Property Type Required Description
FolderPath string Yes Absolute or relative path to the folder to watch
AllowedExtensions List<string> No List of allowed file extensions (e.g., [".pdf", ".docx"]). If empty, all supported file types are allowed
IncludeSubdirectories bool No Whether to watch subdirectories (default: true)
AutoUpload bool No Whether to automatically upload new files (default: true)
UserId string No User ID for document ownership (default: "system")
Language string No Language code for document processing (optional)

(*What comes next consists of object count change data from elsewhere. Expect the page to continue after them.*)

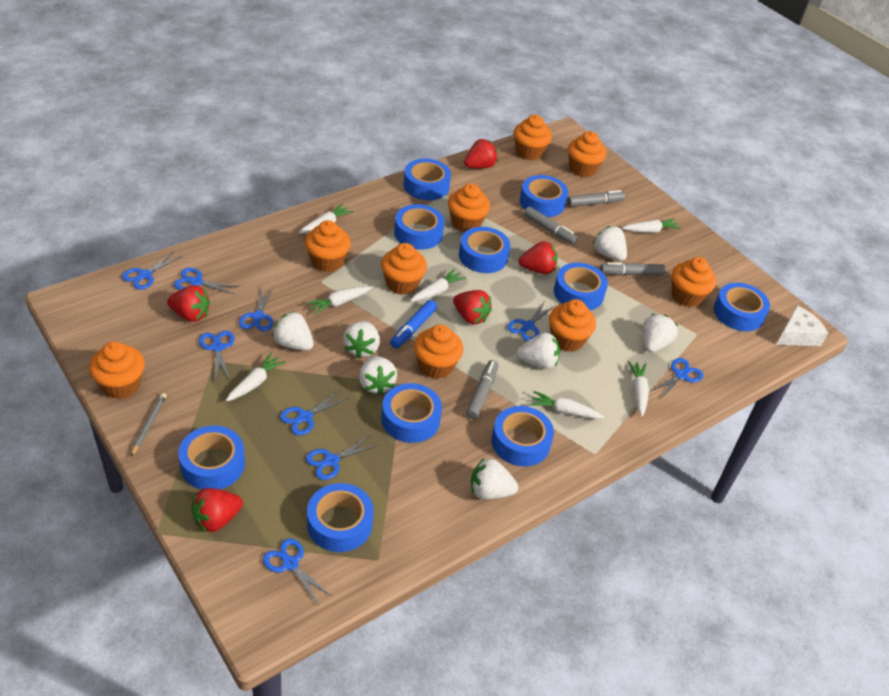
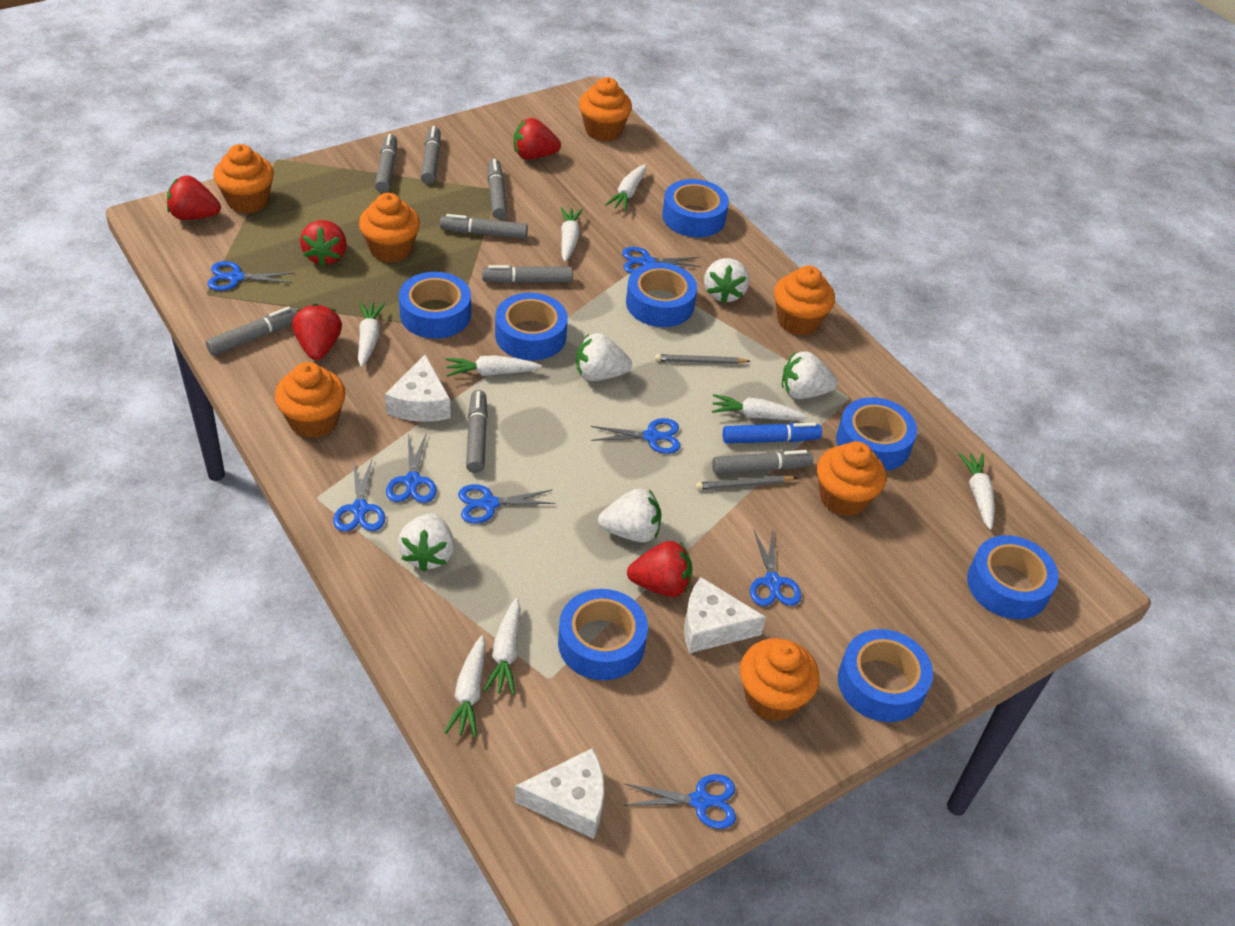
blue scissors: 9 -> 8
blue tape: 10 -> 8
grey marker: 4 -> 8
grey pencil: 1 -> 2
orange cupcake: 9 -> 7
white carrot: 7 -> 8
white cheese: 1 -> 3
white strawberry: 7 -> 5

Programmatic Configuration

You can also configure watched folders programmatically:

services.AddSmartRag(configuration, options =>
{
    options.EnableFileWatcher = true;
    options.WatchedFolders.Add(new WatchedFolderConfig
    {
        FolderPath = "/path/to/documents",
        AllowedExtensions = new List<string> { ".pdf", ".docx", ".txt" },
        IncludeSubdirectories = true,
        AutoUpload = true,
        UserId = "system",
        Language = "en"
    });
});

Initialization

After building the service provider, initialize file watchers:

var serviceProvider = services.BuildServiceProvider();
await serviceProvider.InitializeSmartRagAsync();

This will automatically start watching all configured folders.

Supported File Types

File Watcher supports all file types that SmartRAG can parse:

  • Documents: .pdf, .docx, .txt, .xlsx
  • Images: .jpg, .png, .gif, .bmp (with OCR)
  • Audio: .mp3, .wav, .m4a, .flac (with transcription)

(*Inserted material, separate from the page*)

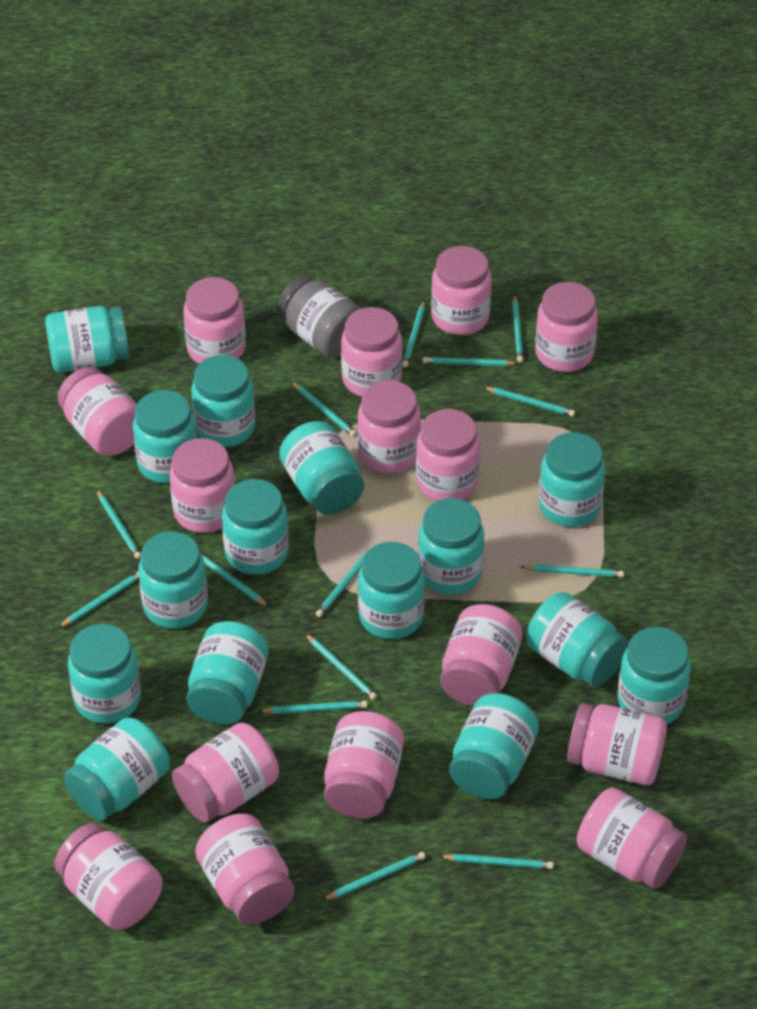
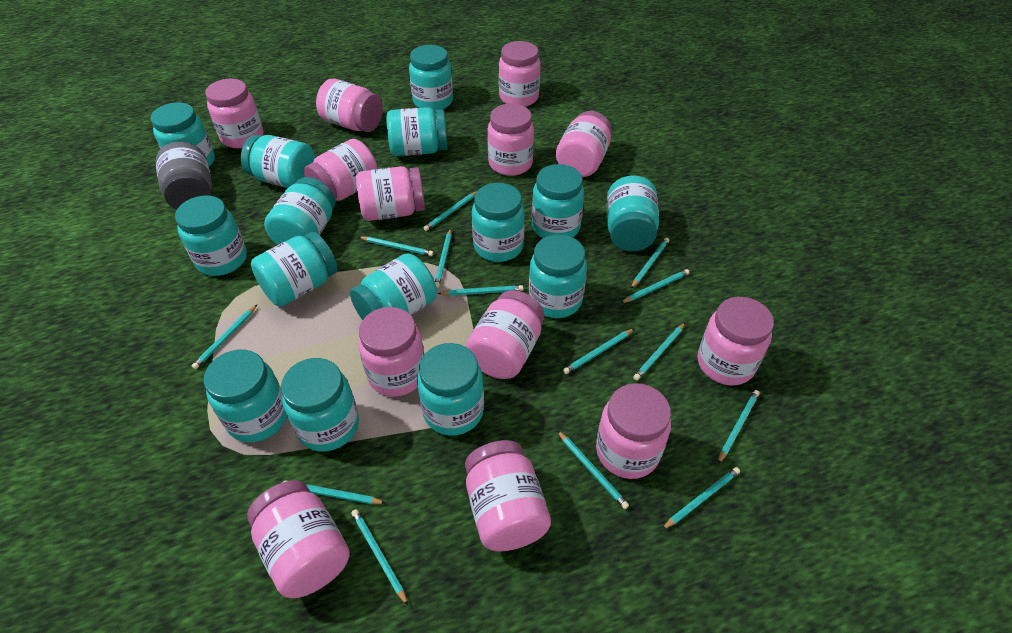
pink jar: 15 -> 13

If AllowedExtensions is empty, all supported file types are allowed.

Security

File Watcher includes built-in security features:

  • Path Traversal Prevention: All paths are sanitized to prevent directory traversal attacks
  • Base Directory Validation: Watched folders must be within the application’s base directory
  • File Extension Validation: Only allowed file extensions are processed

Events

File Watcher raises events for file operations:

var fileWatcher = serviceProvider.GetRequiredService<IFileWatcherService>();

fileWatcher.FileCreated += (sender, e) =>
{
    Console.WriteLine($"File created: {e.FileName} at {e.FilePath}");
};

fileWatcher.FileChanged += (sender, e) =>
{
    Console.WriteLine($"File changed: {e.FileName} at {e.FilePath}");
};

fileWatcher.FileDeleted += (sender, e) =>
{
    Console.WriteLine($"File deleted: {e.FileName} at {e.FilePath}");
};

Manual Control

You can also manually control file watchers:

var fileWatcher = serviceProvider.GetRequiredService<IFileWatcherService>();

// Start watching a folder
await fileWatcher.StartWatchingAsync(new WatchedFolderConfig
{
    FolderPath = "/path/to/folder",
    AutoUpload = true
});

// Stop watching a folder
await fileWatcher.StopWatchingAsync("/path/to/folder");

// Stop all watchers
await fileWatcher.StopAllWatchingAsync();

// Get list of watched folders
var watchedFolders = fileWatcher.GetWatchedFolders();

Troubleshooting

Files Not Being Indexed

If files are not being automatically indexed:

  • Verify the folder path exists and is accessible
  • Check that AutoUpload is set to true
  • Ensure file extensions are in the AllowedExtensions list (or list is empty)
  • Check application logs for errors

Path Traversal Errors

If you encounter path traversal errors:

  • Use absolute paths instead of relative paths
  • Ensure paths are within the application’s base directory
  • Avoid using .. in folder paths

Performance Considerations

  • Watching many folders or large directory trees may impact performance
  • Consider using IncludeSubdirectories: false for better performance
  • Limit AllowedExtensions to only needed file types